The film industry cannot base its hopes for expanding audiences on a diet of recycled ideas, says Leonard Klady.

One of the most oft-heard industry phrases contends that 'it's a product-driven marketplace'. The simple implication being that good movies will bring more people into the multiplex.

As with most truisms, it is inanely simplistic at best and patently absurd when subjected to intense scrutiny. Putting aside all notions of what constitutes a good movie, the product-driven perspective suggests the industry can strategically create peaks and valleys in film attendance. If that were the case, movie-goers would have reason to wonder why all movies are not good and the local cinema does not play to capacity audiences 365 days of the year.

The Hollywood majors and the exhibition chains that feed on their wares have promised a summer season of films the public will devour in unprecedented numbers. The basis for their claims is a release slate largely composed of sequels to such past popular fare as Spider-Man, Shrek, Pirates Of The Caribbean, Die Hard, Fantastic Four and ascending Ocean's. Essentially, the theme is that of a golden oldies compilation.

There is no reason to believe that any industry can evolve when its product line is largely informed by - if not dominated by - recycled material. While both film production and exhibition are pushing forward into a digital age that promises to revolutionise what we see and how we see it, the movies themselves have taken a step backward and raided the vaults for familiar stories. Internally, at least, there is a disconnect.
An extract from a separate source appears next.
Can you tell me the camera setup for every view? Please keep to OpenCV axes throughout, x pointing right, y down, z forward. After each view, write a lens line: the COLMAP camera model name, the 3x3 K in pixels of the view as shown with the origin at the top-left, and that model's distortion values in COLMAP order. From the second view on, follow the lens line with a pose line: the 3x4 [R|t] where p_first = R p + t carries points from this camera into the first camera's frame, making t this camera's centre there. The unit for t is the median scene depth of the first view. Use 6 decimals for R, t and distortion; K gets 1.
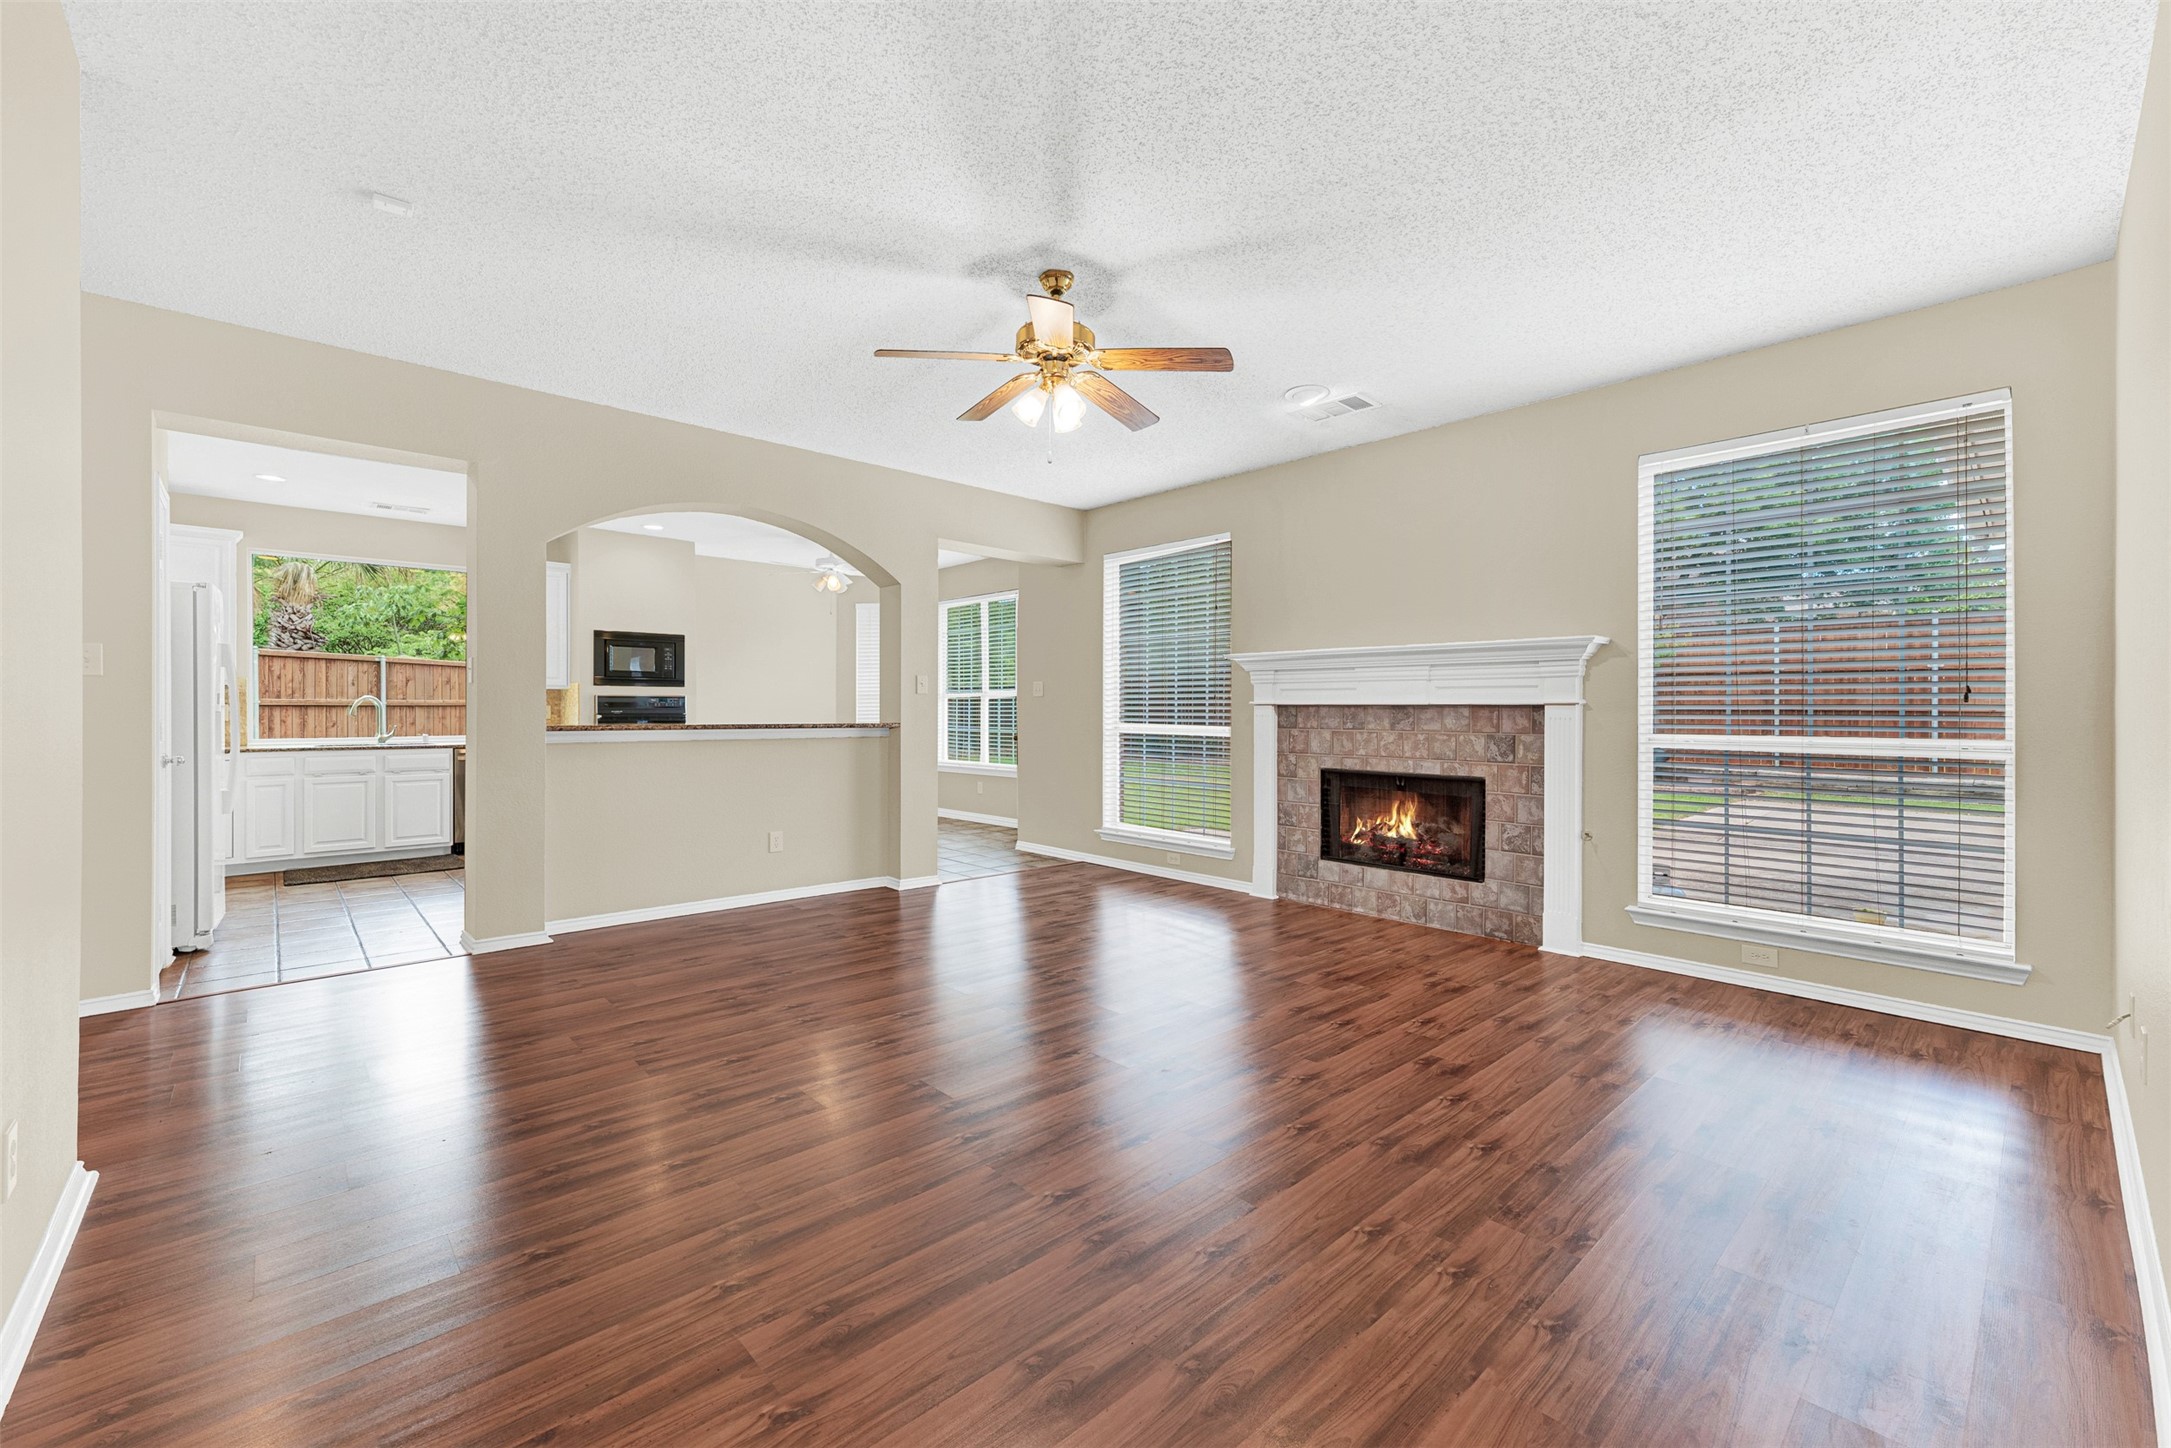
lens RADIAL K [[884.6, 0, 1084.3], [0, 884.6, 717.6], [0, 0, 1]] dist [0.000365, -0.000080]
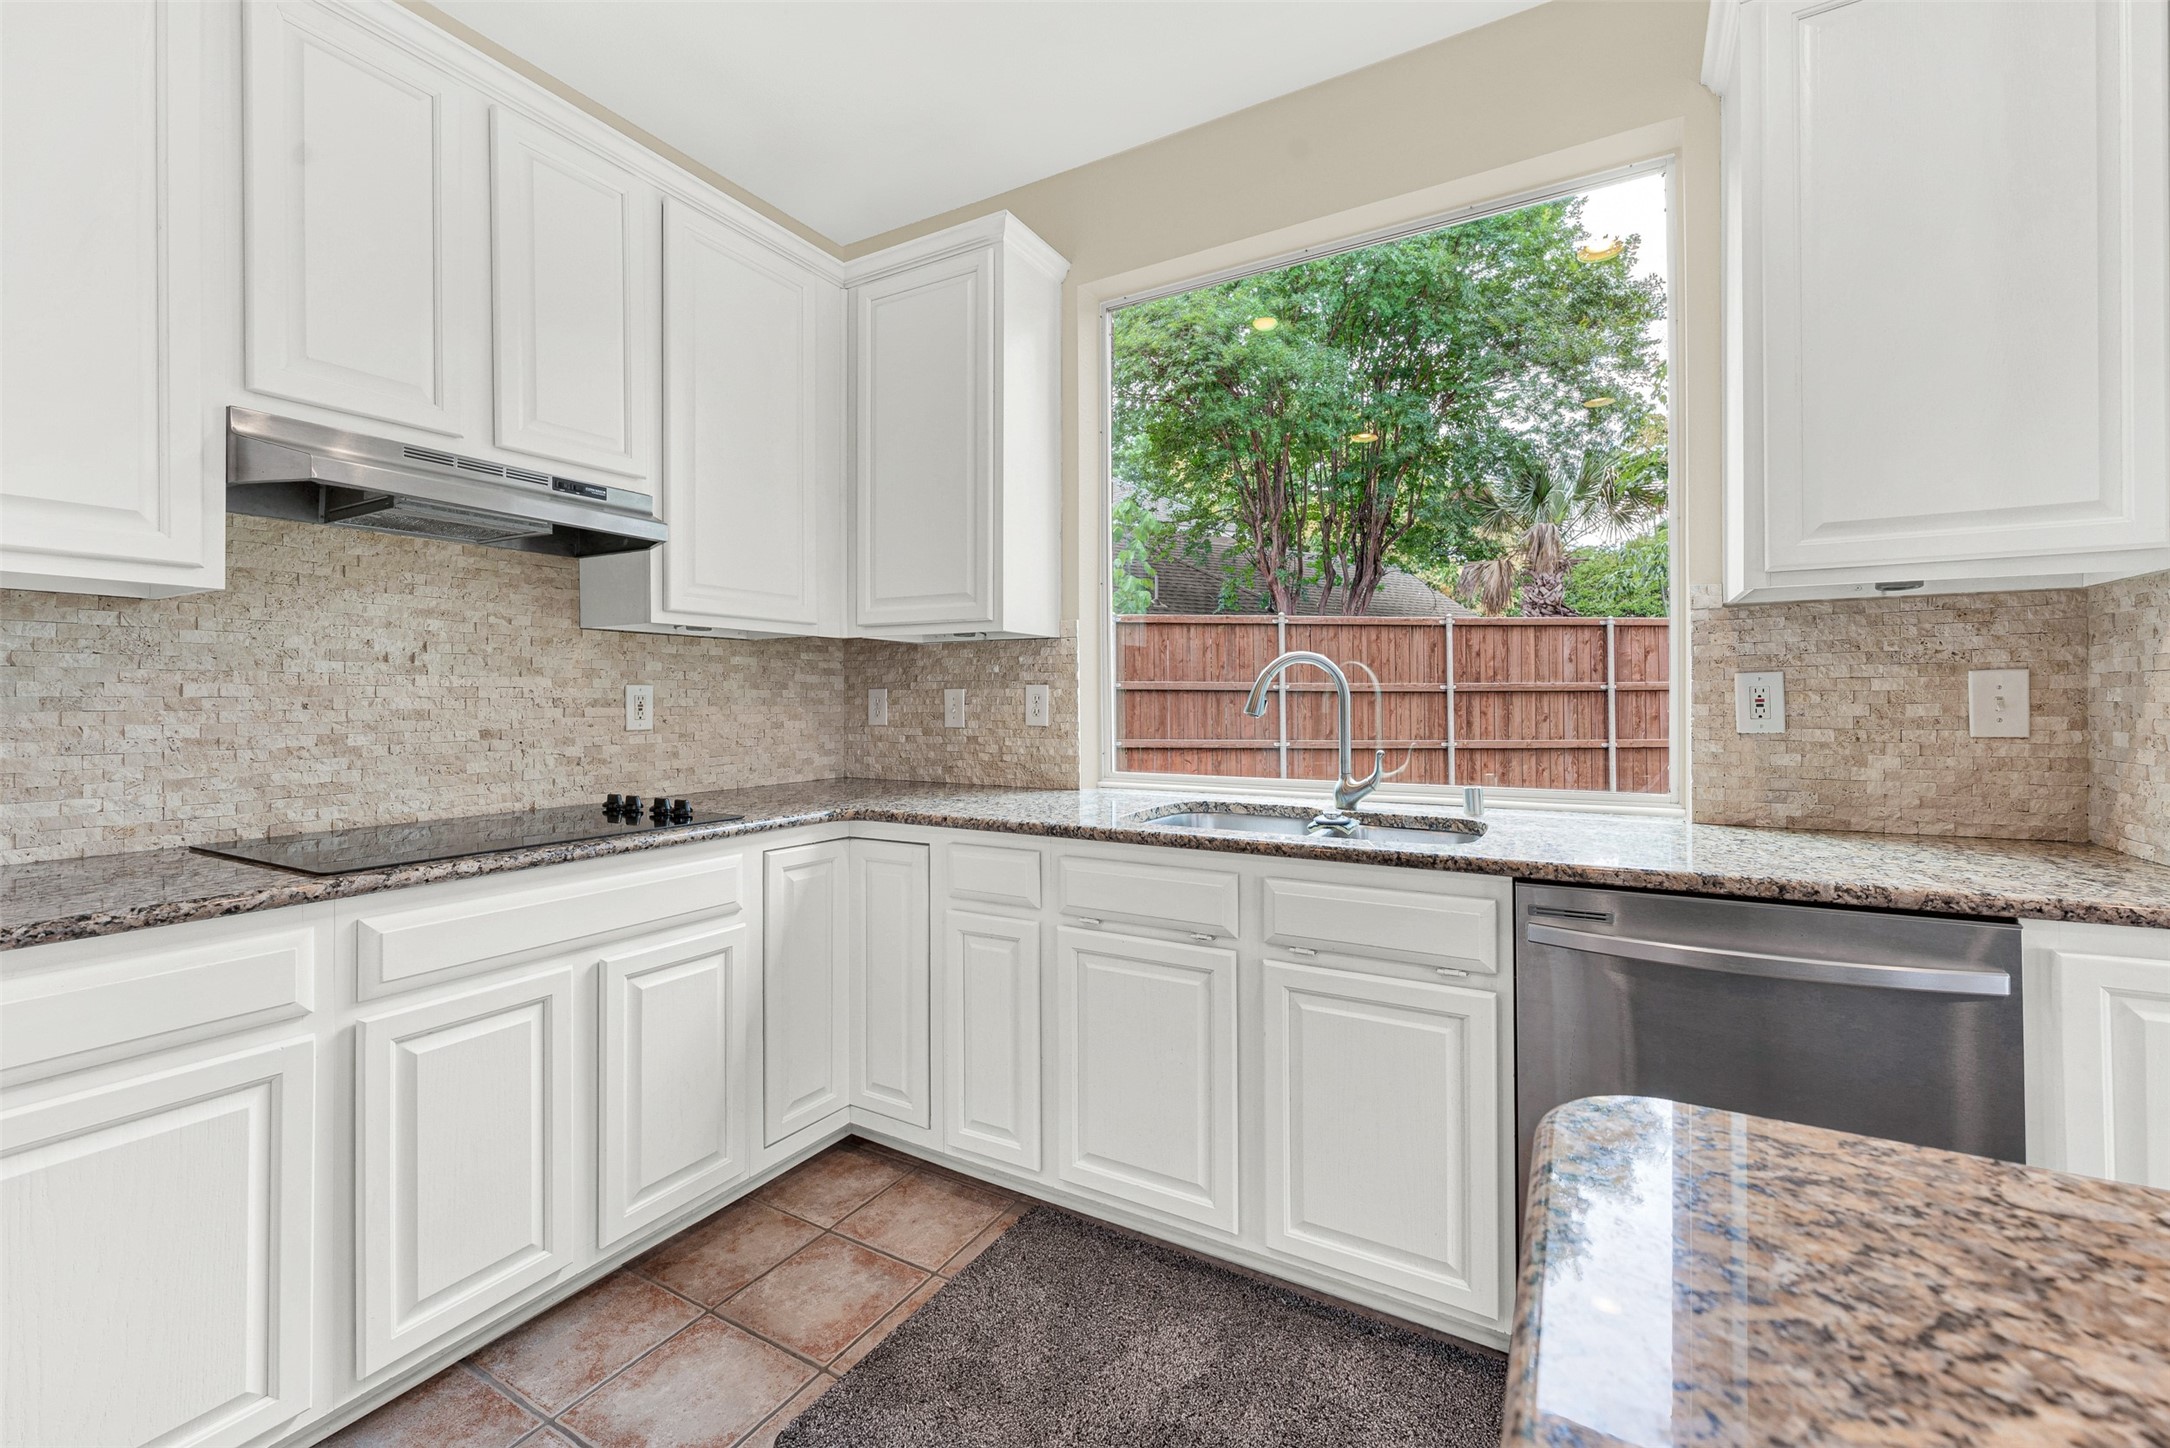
lens RADIAL K [[889.0, 0, 1084.2], [0, 889.0, 697.9], [0, 0, 1]] dist [-0.000174, -0.000245]
pose [[0.299084, -0.005472, -0.954211, -0.296679], [-0.001931, 0.999978, -0.006339, -0.003458], [0.954225, 0.003738, 0.299066, 0.459736]]
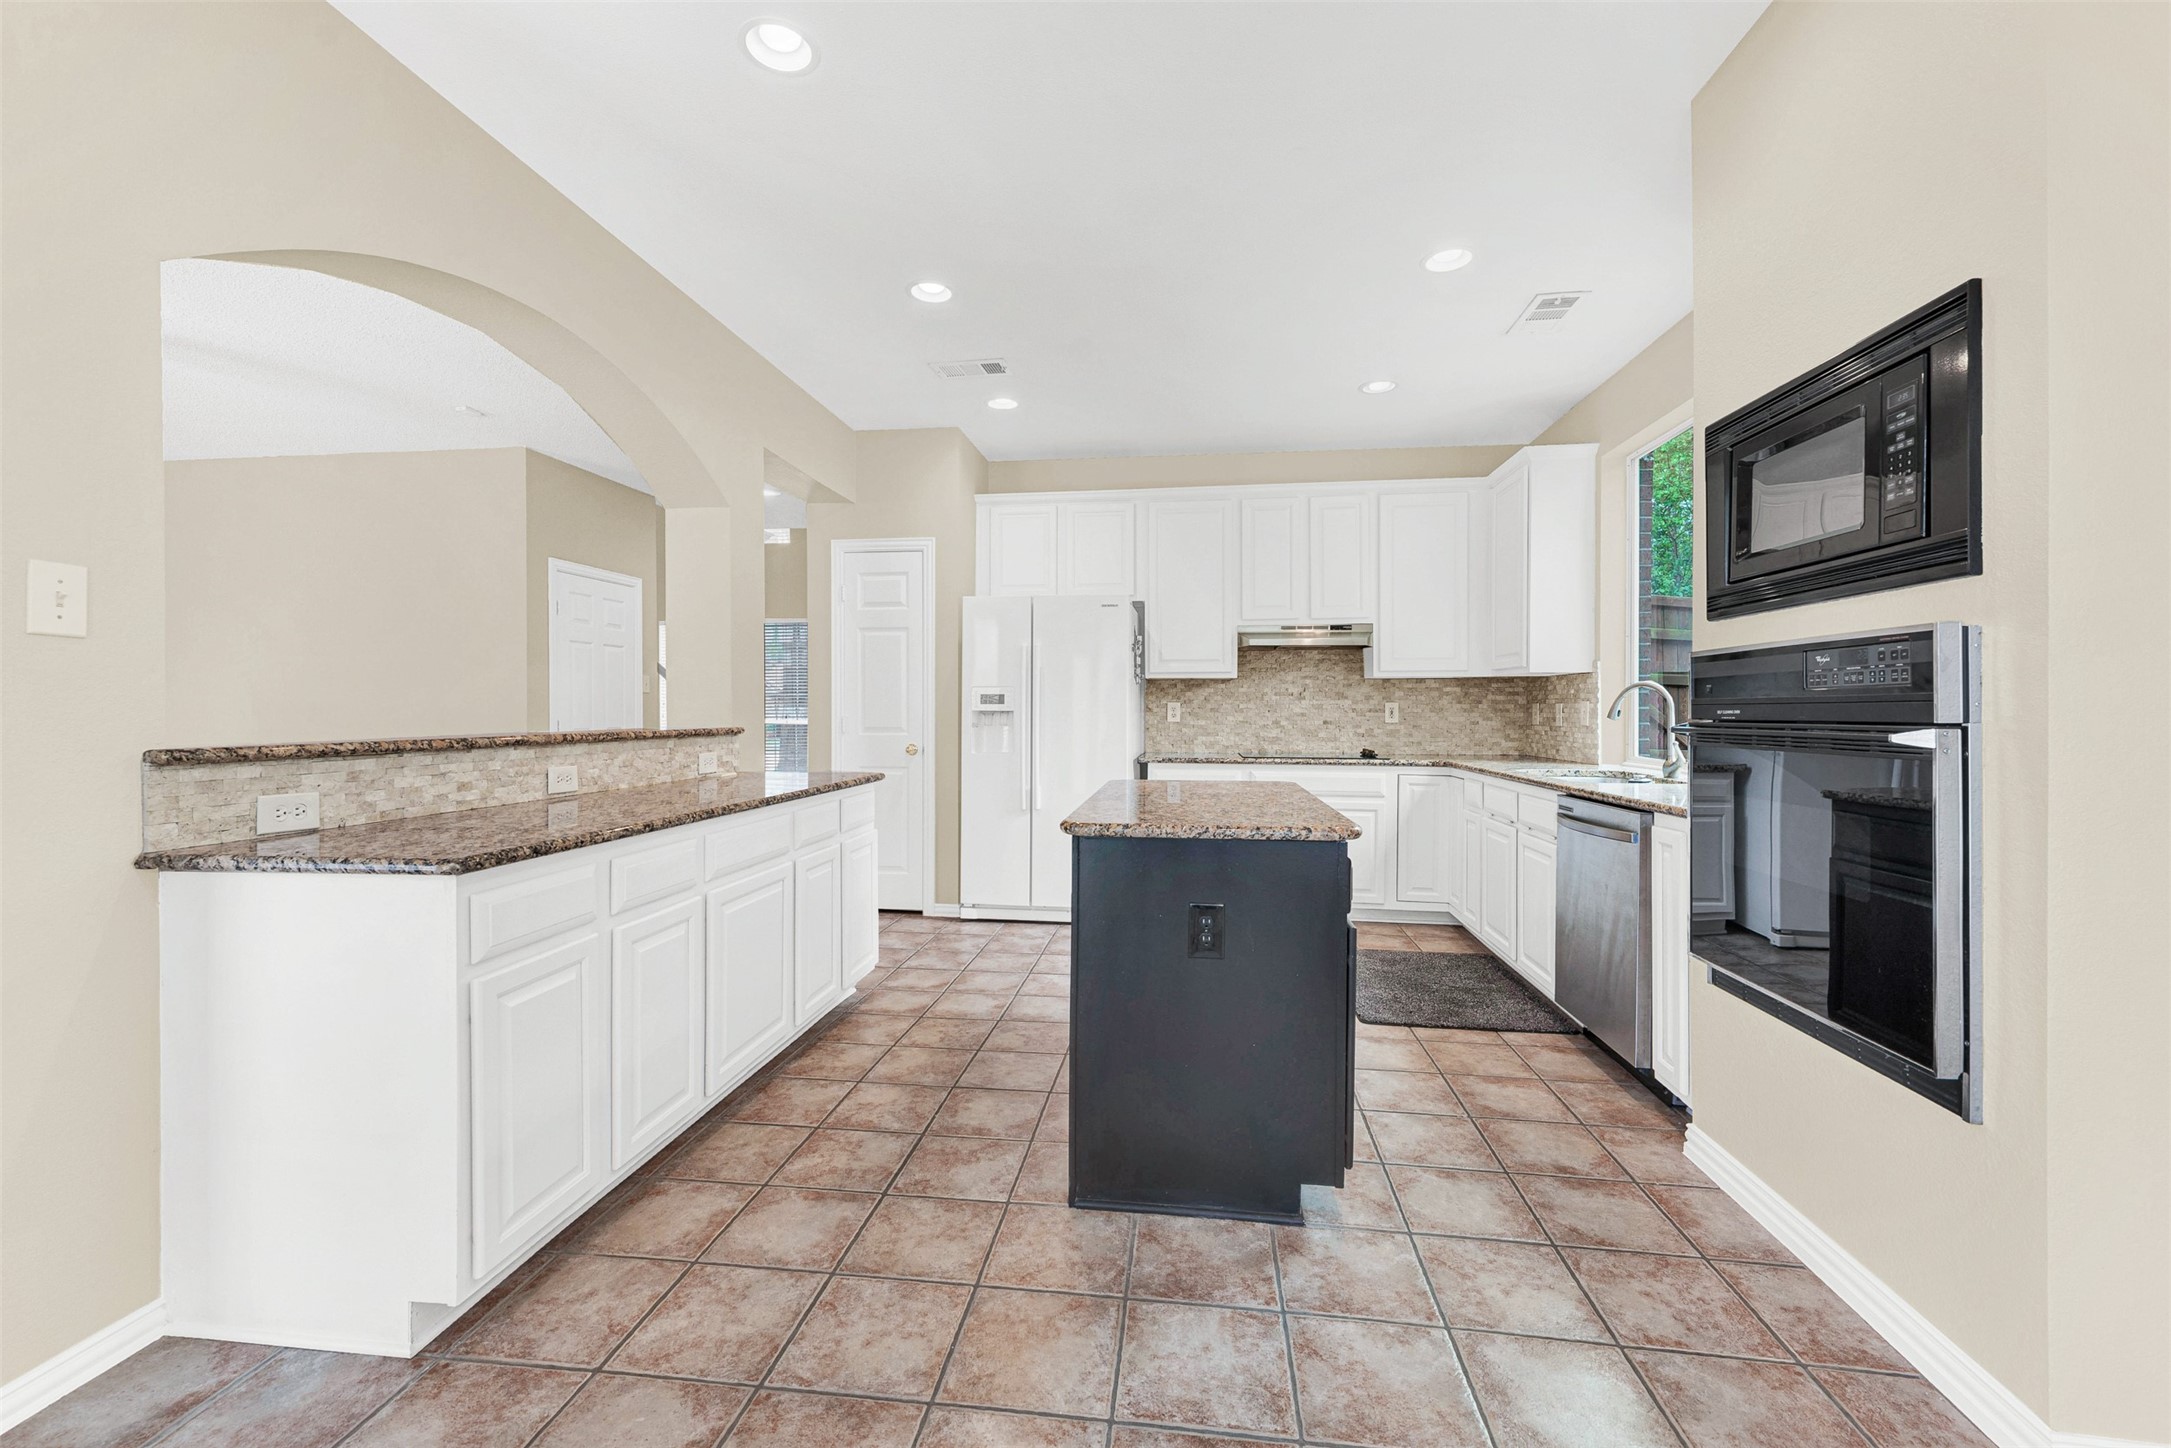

The media largely heralded the release of Spider-Man 3 and there are certainly aspects of the film and its distribution that are noteworthy. It is unquestionably a Herculean feat that the picture opened in every corner of the globe simultaneously. There is also a laudatory note to be extended to the marketing of the film that translated into four of every five movie tickets sold being bought for the webbed crusader during its opening weekend.

However, neither of these facts reflects a product-driven marketplace. There was unquestionably an immediate surge for one picture and it effectively deflated the commercial life of dozens of other movies. Two weeks later, a similarly devastating onslaught occurred with Shrek The Third and one can expect more of the same with the arrival of Pirates Of The Caribbean: At World's End.

Single serving
An industry pundit once observed (with a dollop of humour) that what Hollywood really wanted to do was make a single picture that everyone would go to see. It is a prophecy that does not seem so bizarre today. Still, that statement was predicated on a movie that would have appeal that extended to all ages and the current manifestations of that manifest cinematic destiny are largely targeted at a small segment of the population.

The product-driven marketplace that appears to be so much of the fibre of movie-making cannot exist unless it expands the audience on more than an anecdotal basis. And it certainly will not thrive on a diet of movies of questionable nutritional value produced for the most indiscriminate segment of the audience.